Now Lapid requires to sign formal coalition pacts with all the stakeholder political parties before declaring his coalition, first to Netanyahu and then the speaker of the Knesset. Afterward, the parliament has seven days to vote on the arrangements of the coalition before the establishment of the new government and the oath of a new prime minister of the country.
Netanyahu Become a Polarizing Personality
Despite Netanyahu’s electoral dominance, he has become a polarizing personality after he faced fraud charges, accepted bribes in late 2019, and breached national trust. All the last four general elections in Israel faced a referendum on the fitness of Netanyahu to rule, and all of them ended in deadlock.
Netanyahu is currently on trial for bribery, and the only thing saving him from a potential prison sentence is the office that he holds. If the agreement between opposition parties holds, Netanyahu will be ousted from power, and there will be nothing stopping him being charged
— Mark Hultmark 🌈❤️ (@hultmark_mark) May 30, 2021
Netanyahu, the Israeli Prime Minister, is despite holding his seat while he is on trial. He used his designation as a stage to rally his base and criticize media, prosecutors, and police. In order to make a government in Israel, the party head needs to must secure the support of a sixty-one-seat majority in the one hundred and twenty-seat parliament.
There are now Thirteen Parties of Various Sizes in Parliament
Because not any single party has a majority, governments usually made by coalition with smaller partners. At present, there are 13 political parties of different sizes in the Israeli parliament. As the head of the largest party of the country, Netanyahu got the first opportunity from Israel’s president to form a coalition government.

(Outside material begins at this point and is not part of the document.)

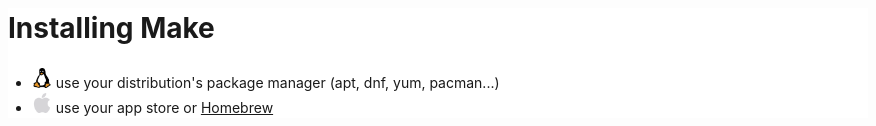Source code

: # Installing Make

- <img src="aux/linux.png" height=20> use your distribution's package manager (apt, dnf, yum, pacman...)
- <img src="aux/apple.png" height=20> use your app store or [Homebrew](https://brew.sh/)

However, he could not secure a majority in the parliament with his nationalist and traditional religious allies.
Netanyahu even tried to court a small Islamist Arab party but upset by another small ultranationalist party with a biased anti-Arab agenda. Even though Arabs make up some twenty percent of the population of Israel, previously, any Arab party never sat in an Israeli coalition government. Furthermore, after the failure of Netanyahu to make a government, the authority gave one month to Lapid to form a government with a coalition. Lapid has a deadline till Wednesday to complete the task.